(EXTRAIT SOURCE):
À Montpellier, Toulouse et Marseille, des collectifs militants renouent avec l’enquête ouvrière

Le Poing Publié le 19 janvier 2018 à 12:40 (mis à jour le 28 février 2019 à 20:19)

Banderole du collectif “Working Class Hérault” lors de la manifestation à Montpellier du 12 septembre 2017 contre la loi travail XXL

« Journalistes, politiciens, universitaires, tous commentent et analysent notre rapport au travail. Pourtant, il semble logique que ce soient celles et ceux qui subissent l’exploitation qui soient les plus à même de la décrire, d’exprimer un quotidien fait de travail, de chômage, de galères, mais aussi de luttes. » Partir des récits subjectifs des travailleurs pour faire émerger une force collective, tel est l’objectif que se sont donné les collectifs Classe de Toulouse et de Marseille (Collectif de Liaison pour l’Autodéfense et la Solidarité de ClasSE) ainsi que le groupe Working Class Hérault, basé sur Montpellier. Depuis plusieurs semaines, les militants de ces collectifs renouent en effet avec une vieille tradition du mouvement révolutionnaire, née à la fin du XIXe siècle dans le sillage du marxisme et reprise dans les années 1960 par les maoïstes : l’enquête ouvrière.

(CONSIGNE ÉCRITE A):
Indiquez seulement le nombre de lignes des enregistrements qui contiennent la chaîne « Cardio ».
L'extrait et les enregistrements n'ont aucun rapport entre eux.

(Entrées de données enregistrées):
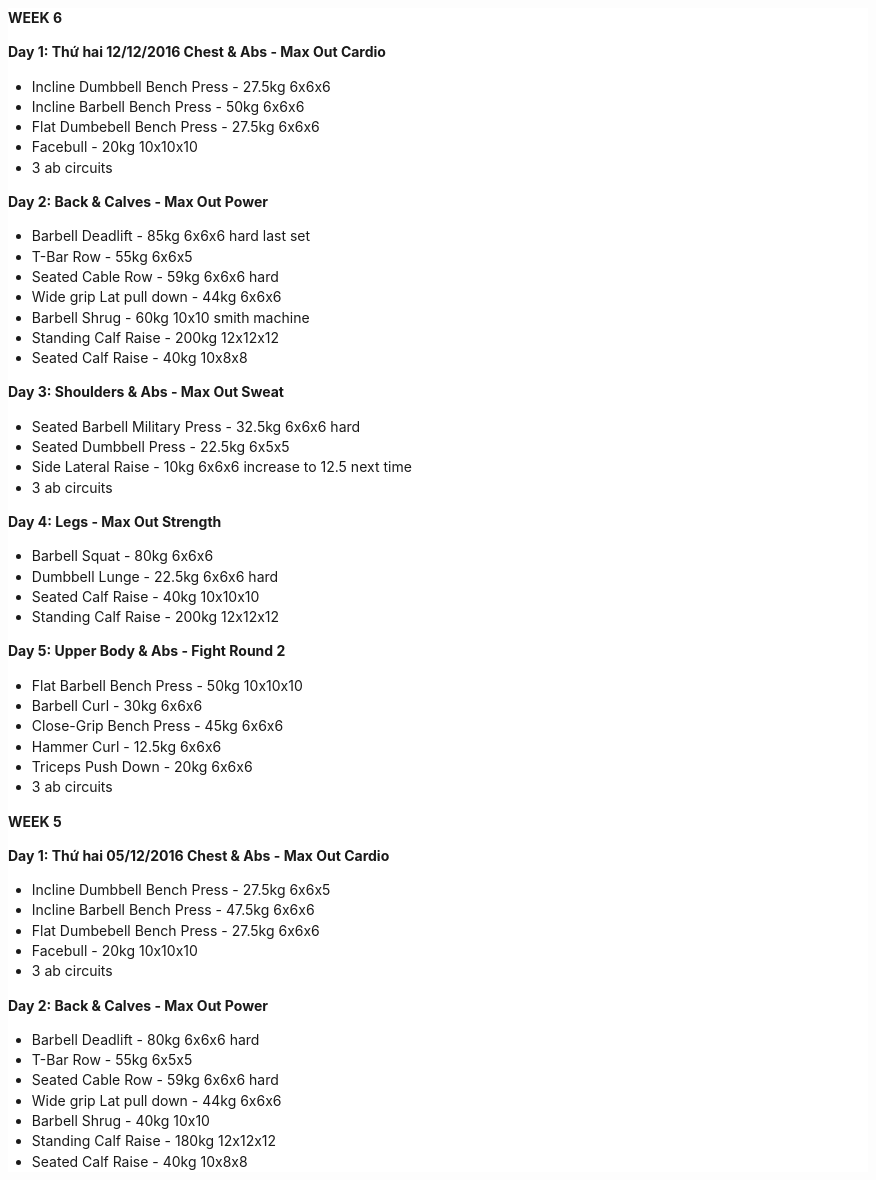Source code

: **WEEK 6**

**Day 1: Thứ hai 12/12/2016 Chest & Abs - Max Out Cardio**

 - Incline Dumbbell Bench Press - 27.5kg 6x6x6
 - Incline Barbell Bench Press - 50kg 6x6x6
 - Flat Dumbebell Bench Press - 27.5kg 6x6x6
 - Facebull -  20kg 10x10x10
 - 3 ab circuits

**Day 2: Back & Calves - Max Out Power**

 - Barbell Deadlift - 85kg 6x6x6 hard last set
 - T-Bar Row - 55kg 6x6x5
 - Seated Cable Row - 59kg 6x6x6 hard
 - Wide grip Lat pull down - 44kg 6x6x6
 - Barbell Shrug - 60kg 10x10 smith machine
 - Standing Calf Raise - 200kg 12x12x12
 - Seated Calf Raise - 40kg 10x8x8

**Day 3: Shoulders & Abs - Max Out Sweat**

 - Seated Barbell Military Press - 32.5kg 6x6x6 hard
 - Seated Dumbbell Press - 22.5kg 6x5x5
 - Side Lateral Raise - 10kg 6x6x6 increase to 12.5 next time
 - 3 ab circuits

**Day 4: Legs - Max Out Strength**

 - Barbell Squat - 80kg 6x6x6
 - Dumbbell Lunge - 22.5kg 6x6x6 hard
 - Seated Calf Raise - 40kg 10x10x10
 - Standing Calf Raise - 200kg 12x12x12

**Day 5: Upper Body & Abs - Fight Round 2**

 - Flat Barbell Bench Press - 50kg 10x10x10
 - Barbell Curl - 30kg 6x6x6
 - Close-Grip Bench Press - 45kg 6x6x6
 - Hammer Curl - 12.5kg 6x6x6
 - Triceps Push Down - 20kg 6x6x6
 - 3 ab circuits

**WEEK 5**

**Day 1: Thứ hai 05/12/2016 Chest & Abs - Max Out Cardio**

 - Incline Dumbbell Bench Press - 27.5kg 6x6x5
 - Incline Barbell Bench Press - 47.5kg 6x6x6
 - Flat Dumbebell Bench Press - 27.5kg 6x6x6
 - Facebull -  20kg 10x10x10
 - 3 ab circuits

**Day 2: Back & Calves - Max Out Power**

 - Barbell Deadlift - 80kg 6x6x6 hard
 - T-Bar Row - 55kg 6x5x5
 - Seated Cable Row - 59kg 6x6x6 hard
 - Wide grip Lat pull down - 44kg 6x6x6
 - Barbell Shrug - 40kg 10x10
 - Standing Calf Raise - 180kg 12x12x12
 - Seated Calf Raise - 40kg 10x8x8
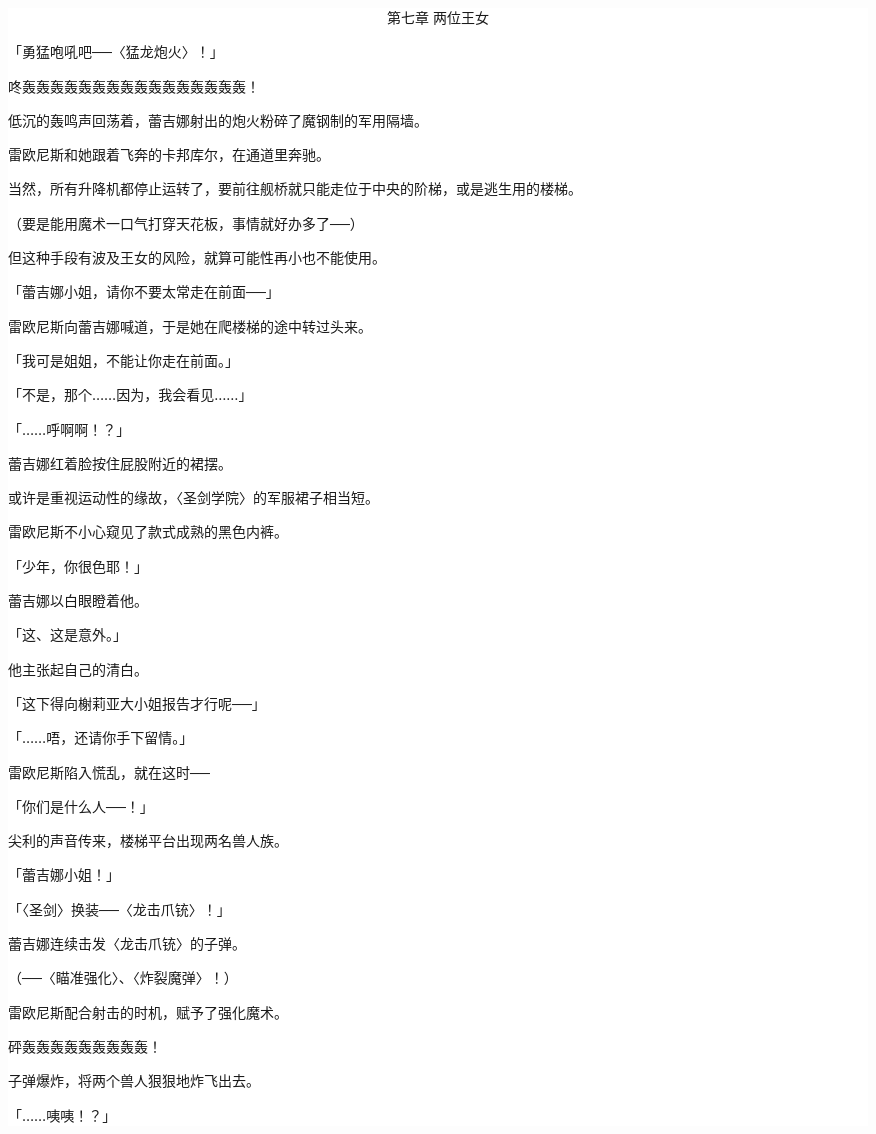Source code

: <p align="center">第七章 两位王女</p>

「勇猛咆吼吧──〈猛龙炮火〉！」

咚轰轰轰轰轰轰轰轰轰轰轰轰轰轰轰轰！

低沉的轰鸣声回荡着，蕾吉娜射出的炮火粉碎了魔钢制的军用隔墙。

雷欧尼斯和她跟着飞奔的卡邦库尔，在通道里奔驰。

当然，所有升降机都停止运转了，要前往舰桥就只能走位于中央的阶梯，或是逃生用的楼梯。

（要是能用魔术一口气打穿天花板，事情就好办多了──）

但这种手段有波及王女的风险，就算可能性再小也不能使用。

「蕾吉娜小姐，请你不要太常走在前面──」

雷欧尼斯向蕾吉娜喊道，于是她在爬楼梯的途中转过头来。

「我可是姐姐，不能让你走在前面。」

「不是，那个……因为，我会看见……」

「……呼啊啊！？」

蕾吉娜红着脸按住屁股附近的裙摆。

或许是重视运动性的缘故，〈圣剑学院〉的军服裙子相当短。

雷欧尼斯不小心窥见了款式成熟的黑色内裤。

「少年，你很色耶！」

蕾吉娜以白眼瞪着他。

「这、这是意外。」

他主张起自己的清白。

「这下得向榭莉亚大小姐报告才行呢──」

「……唔，还请你手下留情。」

雷欧尼斯陷入慌乱，就在这时──

「你们是什么人──！」

尖利的声音传来，楼梯平台出现两名兽人族。

「蕾吉娜小姐！」

「〈圣剑〉换装──〈龙击爪铳〉！」

蕾吉娜连续击发〈龙击爪铳〉的子弹。

（──〈瞄准强化〉、〈炸裂魔弹〉！）

雷欧尼斯配合射击的时机，赋予了强化魔术。

砰轰轰轰轰轰轰轰轰轰！

子弹爆炸，将两个兽人狠狠地炸飞出去。

「……咦咦！？」
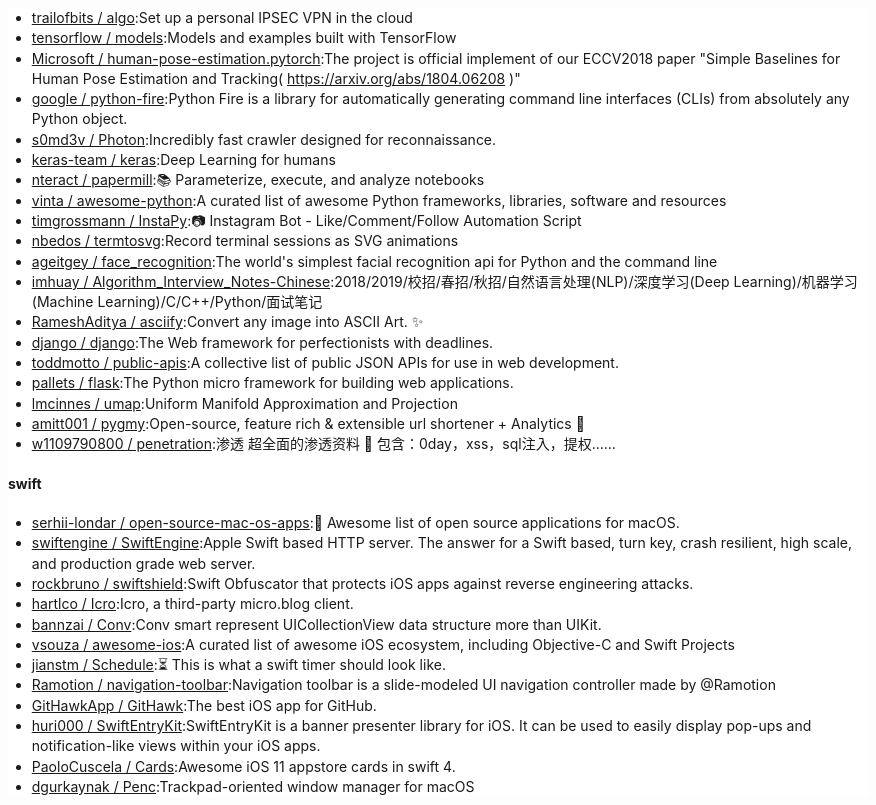 * [trailofbits / algo](https://github.com/trailofbits/algo):Set up a personal IPSEC VPN in the cloud
* [tensorflow / models](https://github.com/tensorflow/models):Models and examples built with TensorFlow
* [Microsoft / human-pose-estimation.pytorch](https://github.com/Microsoft/human-pose-estimation.pytorch):The project is official implement of our ECCV2018 paper "Simple Baselines for Human Pose Estimation and Tracking( https://arxiv.org/abs/1804.06208 )"
* [google / python-fire](https://github.com/google/python-fire):Python Fire is a library for automatically generating command line interfaces (CLIs) from absolutely any Python object.
* [s0md3v / Photon](https://github.com/s0md3v/Photon):Incredibly fast crawler designed for reconnaissance.
* [keras-team / keras](https://github.com/keras-team/keras):Deep Learning for humans
* [nteract / papermill](https://github.com/nteract/papermill):📚 Parameterize, execute, and analyze notebooks
* [vinta / awesome-python](https://github.com/vinta/awesome-python):A curated list of awesome Python frameworks, libraries, software and resources
* [timgrossmann / InstaPy](https://github.com/timgrossmann/InstaPy):📷 Instagram Bot - Like/Comment/Follow Automation Script
* [nbedos / termtosvg](https://github.com/nbedos/termtosvg):Record terminal sessions as SVG animations
* [ageitgey / face_recognition](https://github.com/ageitgey/face_recognition):The world's simplest facial recognition api for Python and the command line
* [imhuay / Algorithm_Interview_Notes-Chinese](https://github.com/imhuay/Algorithm_Interview_Notes-Chinese):2018/2019/校招/春招/秋招/自然语言处理(NLP)/深度学习(Deep Learning)/机器学习(Machine Learning)/C/C++/Python/面试笔记
* [RameshAditya / asciify](https://github.com/RameshAditya/asciify):Convert any image into ASCII Art. ✨
* [django / django](https://github.com/django/django):The Web framework for perfectionists with deadlines.
* [toddmotto / public-apis](https://github.com/toddmotto/public-apis):A collective list of public JSON APIs for use in web development.
* [pallets / flask](https://github.com/pallets/flask):The Python micro framework for building web applications.
* [lmcinnes / umap](https://github.com/lmcinnes/umap):Uniform Manifold Approximation and Projection
* [amitt001 / pygmy](https://github.com/amitt001/pygmy):Open-source, feature rich & extensible url shortener + Analytics 🍪
* [w1109790800 / penetration](https://github.com/w1109790800/penetration):渗透 超全面的渗透资料 💯 包含：0day，xss，sql注入，提权……

#### swift
* [serhii-londar / open-source-mac-os-apps](https://github.com/serhii-londar/open-source-mac-os-apps):🚀 Awesome list of open source applications for macOS.
* [swiftengine / SwiftEngine](https://github.com/swiftengine/SwiftEngine):Apple Swift based HTTP server. The answer for a Swift based, turn key, crash resilient, high scale, and production grade web server.
* [rockbruno / swiftshield](https://github.com/rockbruno/swiftshield):Swift Obfuscator that protects iOS apps against reverse engineering attacks.
* [hartlco / Icro](https://github.com/hartlco/Icro):Icro, a third-party micro.blog client.
* [bannzai / Conv](https://github.com/bannzai/Conv):Conv smart represent UICollectionView data structure more than UIKit.
* [vsouza / awesome-ios](https://github.com/vsouza/awesome-ios):A curated list of awesome iOS ecosystem, including Objective-C and Swift Projects
* [jianstm / Schedule](https://github.com/jianstm/Schedule):⏳ This is what a swift timer should look like.
* [Ramotion / navigation-toolbar](https://github.com/Ramotion/navigation-toolbar):Navigation toolbar is a slide-modeled UI navigation controller made by @Ramotion
* [GitHawkApp / GitHawk](https://github.com/GitHawkApp/GitHawk):The best iOS app for GitHub.
* [huri000 / SwiftEntryKit](https://github.com/huri000/SwiftEntryKit):SwiftEntryKit is a banner presenter library for iOS. It can be used to easily display pop-ups and notification-like views within your iOS apps.
* [PaoloCuscela / Cards](https://github.com/PaoloCuscela/Cards):Awesome iOS 11 appstore cards in swift 4.
* [dgurkaynak / Penc](https://github.com/dgurkaynak/Penc):Trackpad-oriented window manager for macOS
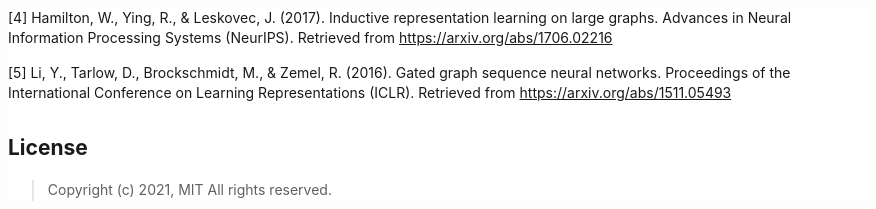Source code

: [4] Hamilton, W., Ying, R., & Leskovec, J. (2017). Inductive representation learning on large graphs. Advances in Neural Information Processing Systems (NeurIPS). Retrieved from https://arxiv.org/abs/1706.02216

[5] Li, Y., Tarlow, D., Brockschmidt, M., & Zemel, R. (2016). Gated graph sequence neural networks. Proceedings of the International Conference on Learning Representations (ICLR). Retrieved from https://arxiv.org/abs/1511.05493



## License

> Copyright (c) 2021, MIT
> All rights reserved.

(CONSIGNE ÉCRITE B):
Dites si chaque affirmation concorde avec l'extrait sur l'enquête ouvrière, par oui ou non, en citant les mots décisifs de l'extrait. (i) Le groupe Working Class Hérault est basé à Marseille. (ii) La tradition de l'enquête ouvrière est née à la fin du XIXe siècle. (iii) Les maoïstes ont repris cette tradition dans les années 1960.

(RÉPONSE ATTENDUE A):
2

(RÉPONSE ATTENDUE B):
(i) Non : « le groupe Working Class Hérault, basé sur Montpellier ».
(ii) Oui : « née à la fin du XIXe siècle dans le sillage du marxisme ».
(iii) Oui : « reprise dans les années 1960 par les maoïstes ».